Vassili hated the pope, because he had ordered Te Deums in Rome, in celebration of a victory which the Poles had obtained over the Russians, and had called the Russians heretics. But still the bait the pope presented was too alluring not to be caught at. In the labyrinthine mazes of politics, however, there were obstacles to the development of this policy which years only could remove.

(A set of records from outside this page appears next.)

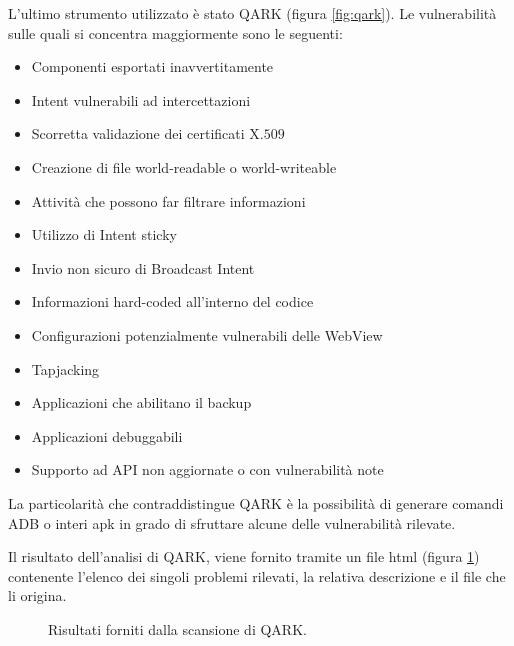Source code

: L'ultimo strumento utilizzato è stato \ac{QARK} \cite{QARK} (figura \ref{fig:qark}). Le vulnerabilità sulle quali si concentra maggiormente sono le seguenti:
\begin{itemize}
	\item Componenti esportati inavvertitamente
	\item Intent vulnerabili ad intercettazioni
	\item Scorretta validazione dei certificati X.$509$
	\item Creazione di file world-readable o world-writeable
	\item Attività che possono far filtrare informazioni
	\item Utilizzo di Intent sticky
	\item Invio non sicuro di Broadcast Intent
	\item Informazioni hard-coded all'interno del codice
	\item Configurazioni potenzialmente vulnerabili delle WebView
	\item Tapjacking
	\item Applicazioni che abilitano il backup
	\item Applicazioni debuggabili
	\item Supporto ad API non aggiornate o con vulnerabilità note
\end{itemize}

La particolarità che contraddistingue QARK è la possibilità di generare comandi \ac{ADB} o interi apk in grado di sfruttare alcune delle vulnerabilità rilevate.

Il risultato dell'analisi di QARK, viene fornito tramite un file html (figura \ref{fig:qarkResults}) contenente l'elenco dei singoli problemi rilevati, la relativa descrizione e il file che li origina.
\begin{figure}[h]
	\centering 
	\caption{Risultati forniti dalla scansione di QARK.}
	\label{fig:qarkResults}
\end{figure}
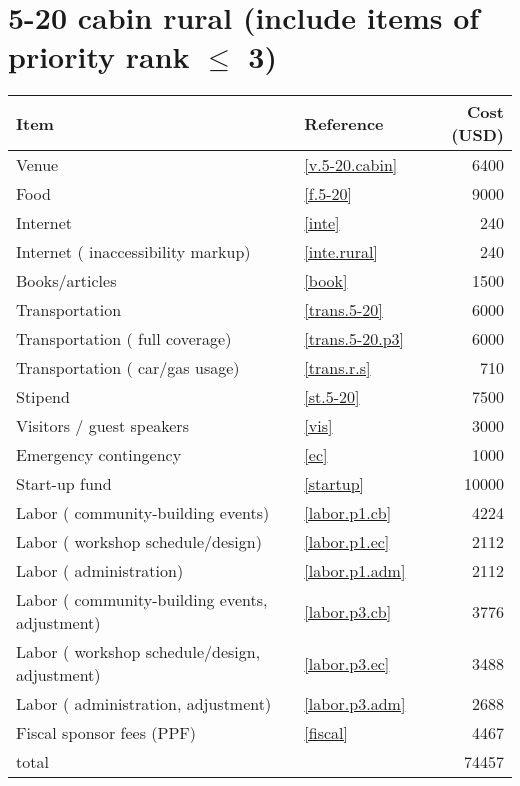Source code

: \section*{5-20 cabin rural (include items of priority rank $\leq$ 3)}
\begin{center}
\begin{tabular}{llr}
Item & Reference & Cost (USD) \\ \hline
Venue & \ref{v.5-20.cabin} & 6400 \\
Food & \ref{f.5-20} & 9000 \\
Internet & \ref{inte} & 240 \\
Internet ( inaccessibility markup) & \ref{inte.rural} & 240 \\
Books/articles & \ref{book} & 1500 \\
Transportation & \ref{trans.5-20} & 6000 \\
Transportation ( full coverage) & \ref{trans.5-20.p3} & 6000 \\
Transportation ( car/gas usage) & \ref{trans.r.s} & 710 \\
Stipend & \ref{st.5-20} & 7500 \\
Visitors / guest speakers & \ref{vis} & 3000 \\
Emergency contingency & \ref{ec} & 1000 \\
Start-up fund & \ref{startup} & 10000 \\
Labor ( community-building events) & \ref{labor.p1.cb} & 4224 \\
Labor ( workshop schedule/design) & \ref{labor.p1.ec} & 2112 \\
Labor ( administration) & \ref{labor.p1.adm} & 2112 \\
Labor ( community-building events, adjustment) & \ref{labor.p3.cb} & 3776 \\
Labor ( workshop schedule/design, adjustment) & \ref{labor.p3.ec} & 3488 \\
Labor ( administration, adjustment) & \ref{labor.p3.adm} & 2688 \\
Fiscal sponsor fees (PPF) & \ref{fiscal} & 4467 \\ \hline
total &  & 74457
\end{tabular}
\end{center}
\newpage
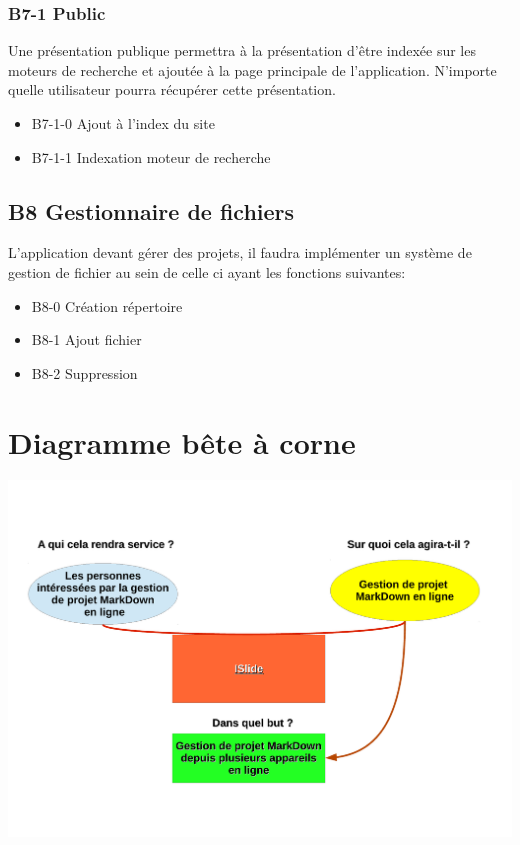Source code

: \documentclass[11pt,a4paper,svgnames]{article}
\begin{document}
\subsubsection{B7-1 Public}
Une présentation publique permettra à la présentation d'être indexée sur les moteurs de recherche et ajoutée à la page principale de l'application. N'importe quelle utilisateur pourra récupérer cette présentation.

\begin{itemize}
\item B7-1-0 Ajout à l'index du site
\item B7-1-1 Indexation moteur de recherche
\end{itemize}

\subsection{B8 Gestionnaire de fichiers}
L'application devant gérer des projets, il faudra implémenter un système de gestion de fichier au sein de celle ci ayant les fonctions suivantes:
\begin{itemize}
\item B8-0 Création répertoire
\item B8-1 Ajout fichier
\item B8-2 Suppression
\end{itemize}



\section{Diagramme bête à corne}

\includegraphics[scale=0.5]{bete-a-corne.pdf}
\end{document}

Upon the death of Maximilian, Charles V. of Spain ascended the throne of the German empire, and established a power, the most formidable that had been known in Europe for seven hundred years, that is, since the age of Charlemagne. Vassili was in the midst of these plans of aggrandizement when death came with its unexpected summons. He was in the fifty-fourth year of his age, with mental and physical vigor unimpaired. A small pimple appeared on his left thigh, not larger than the head of a pin, but from its commencement attended with excruciating pain. It soon resolved itself into a malignant ulcer, which rapidly exhausted all the vital energies. The dying king was exceedingly anxious to prepare himself to stand before the judgment seat of God. He spent days and nights in prayer, gave most affectionate exhortations to all around him to live for heaven, assumed monastic robes, resolving that, should he recover, he would devote himself exclusively to the service of God. It was midnight the 3d of December, 1533. The king had just partaken of the sacrament of the Lord’s Supper. Suddenly his tongue was paralyzed, his eyes fixed, his hands dropped by his side, and the metropolitan bishop, who had been administering the last rites of religion, exclaimed, “It is all over. The king is dead.”
IVAN IV.—HIS MINORITY.
From 1533 to 1546.
Vassili At the Chase.—Attention To Distinguished Foreigners.—The Autocracy.—Splendor of the Edifices.—Slavery.—Aristocracy.—Infancy of Ivan IV.—Regency of Helene.—Conspiracies and Tumults.—War with Sigismond of Poland.—Death of Helene.—Struggles of the Nobles.—Appalling Sufferings of Dmitri.—Incursion of the Tartars.—Successful Conspiracy.—Ivan IV. At the Chase.—Coronation of Ivan IV.
Under Vassili, the Russian court attained a degree of splendor which had before been unknown. The Baron of Herberstein thus describes the appearance of the monarch when engaging in the pleasures of the chase:
“As soon as we saw the monarch entering the field, we dismounted and advanced to meet him on foot. He was mounted upon a magnificent charger, gorgeously caparisoned. He wore upon his head a tall cap, embroidered with precious stones, and surmounted by gilded plumes which waved in the wind. A poignard and two knives were attached to his girdle. He had upon his right, Aley, tzar of Kazan, armed with a bow and arrows; at his left, two young princes, one of whom held an ax, and the other a number of arms. His suite consisted of more than three hundred cavaliers.”